The T word that frightens most of the small business owners who are not experts in the finance is TAX. However, it is a crucial aspect to maintaining a business. To keep the last minute stress surrounding tax filing at bay, start preparing for the financial year ending right away.
The sooner you start to prepare for the year end closing, you have more time to strategize on the possible deductions and research on tax cuts that are possible for your business.
Here are a few tips that can help you have a healthy fiscal year closing for your small business.
Tax Software, is it for Novice?
Having a tax planning software seems like the most basic things when you own a small business, but many small business owners think they are beyond these software’s if they have expert knowledge in tax filing or have hired experts. But, that’s not true.
Tax filing with papers can increase the probability of error from 1% to 21%. So, ditch the papers! A small miss in the expenses can drastically affect the tax payable.
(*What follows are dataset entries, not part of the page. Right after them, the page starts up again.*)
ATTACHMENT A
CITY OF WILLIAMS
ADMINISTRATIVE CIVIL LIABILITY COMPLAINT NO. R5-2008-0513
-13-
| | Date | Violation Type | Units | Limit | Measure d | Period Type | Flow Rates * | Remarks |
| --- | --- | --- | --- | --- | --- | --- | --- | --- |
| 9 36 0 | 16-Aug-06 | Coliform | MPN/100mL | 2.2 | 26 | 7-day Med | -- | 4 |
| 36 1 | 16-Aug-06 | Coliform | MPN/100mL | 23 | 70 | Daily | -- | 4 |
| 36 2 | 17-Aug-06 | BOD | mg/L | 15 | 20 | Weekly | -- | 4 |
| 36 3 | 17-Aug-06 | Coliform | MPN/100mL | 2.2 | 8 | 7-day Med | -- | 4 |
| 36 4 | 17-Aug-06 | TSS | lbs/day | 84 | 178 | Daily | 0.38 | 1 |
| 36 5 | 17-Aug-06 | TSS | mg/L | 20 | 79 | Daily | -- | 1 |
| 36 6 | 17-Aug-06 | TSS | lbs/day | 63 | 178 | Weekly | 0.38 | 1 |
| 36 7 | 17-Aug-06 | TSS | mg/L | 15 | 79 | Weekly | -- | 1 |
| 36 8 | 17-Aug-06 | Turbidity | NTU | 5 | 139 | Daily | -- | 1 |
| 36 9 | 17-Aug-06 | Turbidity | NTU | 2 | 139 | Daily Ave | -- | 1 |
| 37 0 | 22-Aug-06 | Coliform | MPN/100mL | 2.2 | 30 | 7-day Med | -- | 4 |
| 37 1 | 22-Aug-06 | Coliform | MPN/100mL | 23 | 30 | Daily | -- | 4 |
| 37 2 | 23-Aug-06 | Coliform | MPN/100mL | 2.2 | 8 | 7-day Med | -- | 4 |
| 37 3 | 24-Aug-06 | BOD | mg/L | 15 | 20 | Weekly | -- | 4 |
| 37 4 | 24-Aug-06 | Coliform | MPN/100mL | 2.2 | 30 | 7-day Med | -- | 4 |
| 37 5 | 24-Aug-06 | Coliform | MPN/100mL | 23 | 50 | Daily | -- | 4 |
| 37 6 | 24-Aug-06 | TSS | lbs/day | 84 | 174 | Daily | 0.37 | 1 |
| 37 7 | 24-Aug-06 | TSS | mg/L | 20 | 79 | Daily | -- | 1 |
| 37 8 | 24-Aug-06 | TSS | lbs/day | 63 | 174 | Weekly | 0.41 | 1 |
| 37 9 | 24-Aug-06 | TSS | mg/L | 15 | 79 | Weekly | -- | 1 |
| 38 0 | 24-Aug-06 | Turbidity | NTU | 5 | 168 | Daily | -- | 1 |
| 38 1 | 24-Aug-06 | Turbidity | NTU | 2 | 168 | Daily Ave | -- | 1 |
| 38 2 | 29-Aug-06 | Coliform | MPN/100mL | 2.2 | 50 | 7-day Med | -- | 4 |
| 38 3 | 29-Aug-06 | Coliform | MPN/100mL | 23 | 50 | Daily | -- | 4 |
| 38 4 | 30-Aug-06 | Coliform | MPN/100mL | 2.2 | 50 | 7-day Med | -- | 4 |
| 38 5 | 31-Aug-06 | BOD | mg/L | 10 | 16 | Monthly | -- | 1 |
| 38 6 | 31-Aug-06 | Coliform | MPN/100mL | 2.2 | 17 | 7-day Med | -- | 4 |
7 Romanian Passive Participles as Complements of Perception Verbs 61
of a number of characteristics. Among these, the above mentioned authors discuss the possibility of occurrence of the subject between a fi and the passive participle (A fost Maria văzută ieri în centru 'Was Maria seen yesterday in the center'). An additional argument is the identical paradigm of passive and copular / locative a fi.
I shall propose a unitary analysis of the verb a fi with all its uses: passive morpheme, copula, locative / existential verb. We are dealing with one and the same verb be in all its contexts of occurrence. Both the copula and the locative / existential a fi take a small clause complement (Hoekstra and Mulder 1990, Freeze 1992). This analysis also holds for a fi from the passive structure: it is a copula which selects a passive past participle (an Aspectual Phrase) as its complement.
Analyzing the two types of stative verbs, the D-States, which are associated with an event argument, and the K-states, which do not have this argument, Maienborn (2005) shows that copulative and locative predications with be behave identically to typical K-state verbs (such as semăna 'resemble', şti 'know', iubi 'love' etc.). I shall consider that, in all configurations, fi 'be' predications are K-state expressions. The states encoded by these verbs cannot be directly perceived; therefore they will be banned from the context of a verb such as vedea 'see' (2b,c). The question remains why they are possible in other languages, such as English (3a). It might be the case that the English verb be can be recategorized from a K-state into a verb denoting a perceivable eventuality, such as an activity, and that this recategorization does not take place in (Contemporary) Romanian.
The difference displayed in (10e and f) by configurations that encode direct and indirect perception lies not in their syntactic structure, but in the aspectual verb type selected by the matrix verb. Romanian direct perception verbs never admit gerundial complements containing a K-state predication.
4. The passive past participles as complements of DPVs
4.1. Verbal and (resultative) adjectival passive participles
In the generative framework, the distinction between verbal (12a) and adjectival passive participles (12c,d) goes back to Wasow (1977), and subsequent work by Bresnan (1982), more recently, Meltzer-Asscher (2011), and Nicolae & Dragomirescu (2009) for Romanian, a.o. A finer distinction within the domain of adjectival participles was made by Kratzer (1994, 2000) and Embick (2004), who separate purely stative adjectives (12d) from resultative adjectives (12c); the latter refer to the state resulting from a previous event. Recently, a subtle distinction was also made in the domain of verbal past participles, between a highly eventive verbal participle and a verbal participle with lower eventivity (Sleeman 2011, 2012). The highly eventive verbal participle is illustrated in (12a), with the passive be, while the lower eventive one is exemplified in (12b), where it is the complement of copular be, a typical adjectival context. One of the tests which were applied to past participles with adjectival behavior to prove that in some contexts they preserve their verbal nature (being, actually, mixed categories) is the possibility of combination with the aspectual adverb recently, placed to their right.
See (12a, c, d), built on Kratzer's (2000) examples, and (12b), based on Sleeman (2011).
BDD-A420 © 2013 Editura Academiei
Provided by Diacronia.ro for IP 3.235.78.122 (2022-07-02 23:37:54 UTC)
Hence, spend your money to hire a very good tax professional and maybe a bookkeeper too, of course along with a software like TurboTax.
Pay to Retirement Account
The retirement money for a small business owner varies from $5500 if they are below the age of 50 and $6500 if they are above 50. Combine your IRA with retirement plans such as 401(K) to contribute more than $55,000 per year to your retirement fund.
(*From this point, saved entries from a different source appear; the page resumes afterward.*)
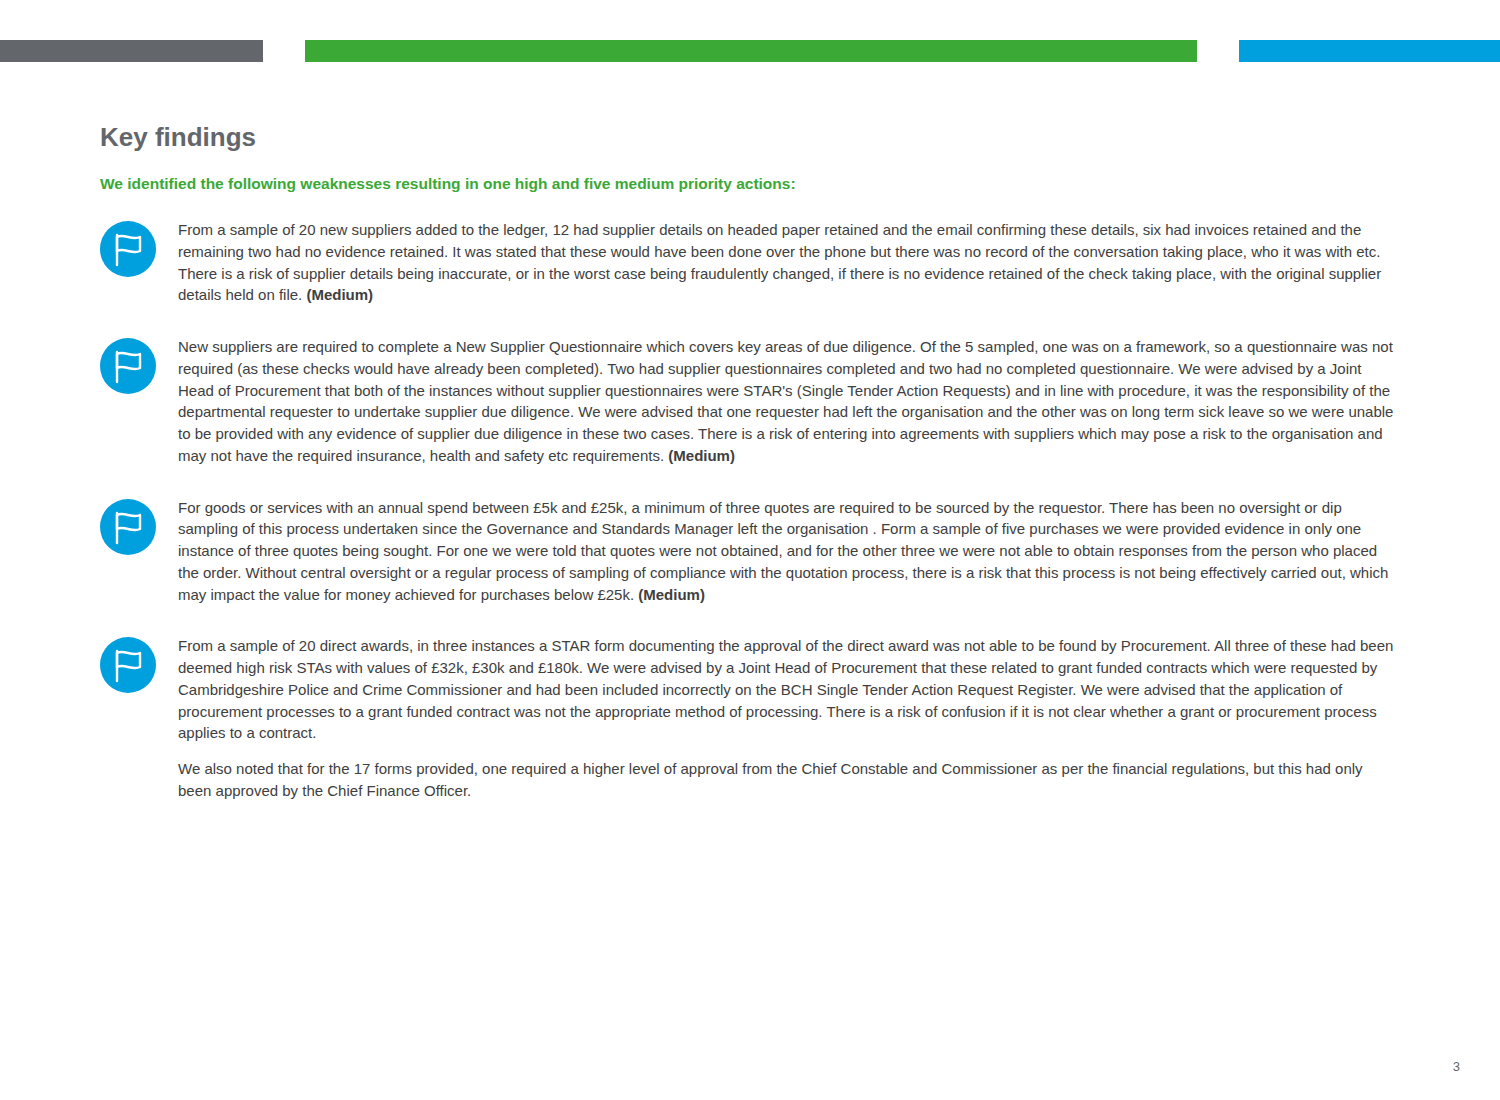Key findings
We identified the following weaknesses resulting in one high and five medium priority actions:
From a sample of 20 new suppliers added to the ledger, 12 had supplier details on headed paper retained and the email confirming these details, six had invoices retained and the remaining two had no evidence retained. It was stated that these would have been done over the phone but there was no record of the conversation taking place, who it was with etc. There is a risk of supplier details being inaccurate, or in the worst case being fraudulently changed, if there is no evidence retained of the check taking place, with the original supplier details held on file. (Medium)
New suppliers are required to complete a New Supplier Questionnaire which covers key areas of due diligence. Of the 5 sampled, one was on a framework, so a questionnaire was not required (as these checks would have already been completed). Two had supplier questionnaires completed and two had no completed questionnaire. We were advised by a Joint Head of Procurement that both of the instances without supplier questionnaires were STAR's (Single Tender Action Requests) and in line with procedure, it was the responsibility of the departmental requester to undertake supplier due diligence. We were advised that one requester had left the organisation and the other was on long term sick leave so we were unable to be provided with any evidence of supplier due diligence in these two cases. There is a risk of entering into agreements with suppliers which may pose a risk to the organisation and may not have the required insurance, health and safety etc requirements. (Medium)
For goods or services with an annual spend between £5k and £25k, a minimum of three quotes are required to be sourced by the requestor. There has been no oversight or dip sampling of this process undertaken since the Governance and Standards Manager left the organisation . Form a sample of five purchases we were provided evidence in only one instance of three quotes being sought. For one we were told that quotes were not obtained, and for the other three we were not able to obtain responses from the person who placed the order. Without central oversight or a regular process of sampling of compliance with the quotation process, there is a risk that this process is not being effectively carried out, which may impact the value for money achieved for purchases below £25k. (Medium)
From a sample of 20 direct awards, in three instances a STAR form documenting the approval of the direct award was not able to be found by Procurement. All three of these had been deemed high risk STAs with values of £32k, £30k and £180k. We were advised by a Joint Head of Procurement that these related to grant funded contracts which were requested by Cambridgeshire Police and Crime Commissioner and had been included incorrectly on the BCH Single Tender Action Request Register. We were advised that the application of procurement processes to a grant funded contract was not the appropriate method of processing. There is a risk of confusion if it is not clear whether a grant or procurement process applies to a contract.
We also noted that for the 17 forms provided, one required a higher level of approval from the Chief Constable and Commissioner as per the financial regulations, but this had only been approved by the Chief Finance Officer.
3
If you find yourself above the upper thresholds of taxable income, try shifting to the lower threshold by contributing more to the retirement account. These strategies around retirement account helps both during tax cuts and securing your future with higher retirement funds.
Prepay your Expenses
To reduce tax for the year of 2018, why not prepay your recurring expenses for 2019 through your credit card. This will allow you to claim the tax reduction using the credit card bills and the money can also be paid during 2019.
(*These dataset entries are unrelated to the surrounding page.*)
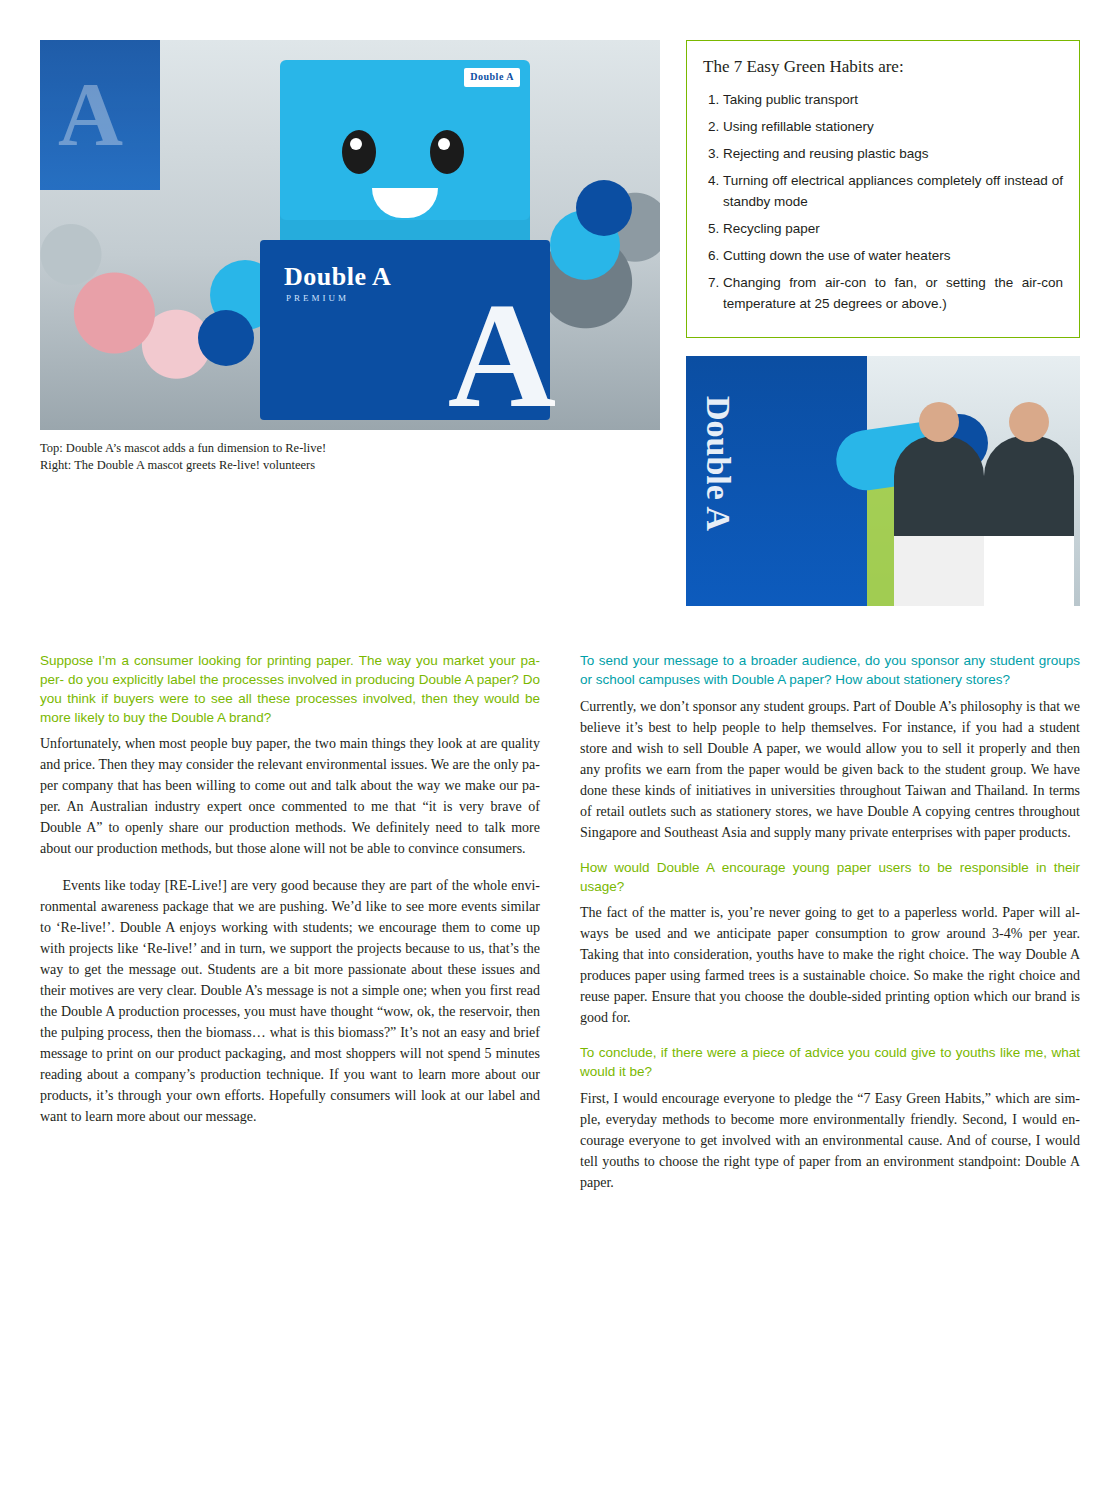Double A
Double A
PREMIUM
A
Top: Double A’s mascot adds a fun dimension to Re-live!
Right: The Double A mascot greets Re-live! volunteers
The 7 Easy Green Habits are:
Taking public transport
Using refillable stationery
Rejecting and reusing plastic bags
Turning off electrical appliances completely off instead of standby mode
Recycling paper
Cutting down the use of water heaters
Changing from air-con to fan, or setting the air-con temperature at 25 degrees or above.)
Suppose I’m a consumer looking for printing paper. The way you market your paper- do you explicitly label the processes involved in producing Double A paper? Do you think if buyers were to see all these processes involved, then they would be more likely to buy the Double A brand?
Unfortunately, when most people buy paper, the two main things they look at are quality and price. Then they may consider the relevant environmental issues. We are the only paper company that has been willing to come out and talk about the way we make our paper. An Australian industry expert once commented to me that “it is very brave of Double A” to openly share our production methods. We definitely need to talk more about our production methods, but those alone will not be able to convince consumers.
Events like today [RE-Live!] are very good because they are part of the whole environmental awareness package that we are pushing. We’d like to see more events similar to ‘Re-live!’. Double A enjoys working with students; we encourage them to come up with projects like ‘Re-live!’ and in turn, we support the projects because to us, that’s the way to get the message out. Students are a bit more passionate about these issues and their motives are very clear. Double A’s message is not a simple one; when you first read the Double A production processes, you must have thought “wow, ok, the reservoir, then the pulping process, then the biomass… what is this biomass?” It’s not an easy and brief message to print on our product packaging, and most shoppers will not spend 5 minutes reading about a company’s production technique. If you want to learn more about our products, it’s through your own efforts. Hopefully consumers will look at our label and want to learn more about our message.
To send your message to a broader audience, do you sponsor any student groups or school campuses with Double A paper? How about stationery stores?
Currently, we don’t sponsor any student groups. Part of Double A’s philosophy is that we believe it’s best to help people to help themselves. For instance, if you had a student store and wish to sell Double A paper, we would allow you to sell it properly and then any profits we earn from the paper would be given back to the student group. We have done these kinds of initiatives in universities throughout Taiwan and Thailand. In terms of retail outlets such as stationery stores, we have Double A copying centres throughout Singapore and Southeast Asia and supply many private enterprises with paper products.
How would Double A encourage young paper users to be responsible in their usage?
The fact of the matter is, you’re never going to get to a paperless world. Paper will always be used and we anticipate paper consumption to grow around 3-4% per year. Taking that into consideration, youths have to make the right choice. The way Double A produces paper using farmed trees is a sustainable choice. So make the right choice and reuse paper. Ensure that you choose the double-sided printing option which our brand is good for.
To conclude, if there were a piece of advice you could give to youths like me, what would it be?
First, I would encourage everyone to pledge the “7 Easy Green Habits,” which are simple, everyday methods to become more environmentally friendly. Second, I would encourage everyone to get involved with an environmental cause. And of course, I would tell youths to choose the right type of paper from an environment standpoint: Double A paper.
Another great tip for maximizing your tax profit is prepaying through checks and mailing them. As per the tax rules, you can deduct the expenses in the year you send the check mails. This will allow you to claim this expense even if the check is not cashed or deposited till the next year.
Any revenue that is due in December can be pushed to January. Reduce cash inflow to your company’s bank account during the last few weeks of December. This will allow you to in turn reduce the tax for all this revenue. If the revenue is postponed to January, then it will account to the taxable income of 2019 and not 2018.
Though this is a great idea to cut taxes, make sure it doesn’t backfire and negatively affect your business by deferring income.
Also try sending invoices late in December so that you receive your payment in January.
Detect Carryover Tax Deductions
Usually for a small business, deductions for capital losses, home office deduction, charitable donation and net operational losses are some of the tax deduction opportunities that can be carried over to the future years.
Hence, it is vital for you to keep track of all the possible deductions that can be carried forward. We know it is not an easy job to keep track of year old data, but when it comes to gaining some extra tax cut, the effort is worth it.
Running a small business and maintaining the small business’s accounts is not easy and it gets especially difficult during the end of year. But the year-end stress for closing books and filing tax can be considerably reduced if we plan ahead for the coming year.
Split the accounting process periodically throughout the year and adapt software’s that can help you achieve accurate and quick accounting without any hassle.
Incorporate the above tips in your tax filing strategy from next year to considerably reduce the tax you pay for your business and to have a happy tax season!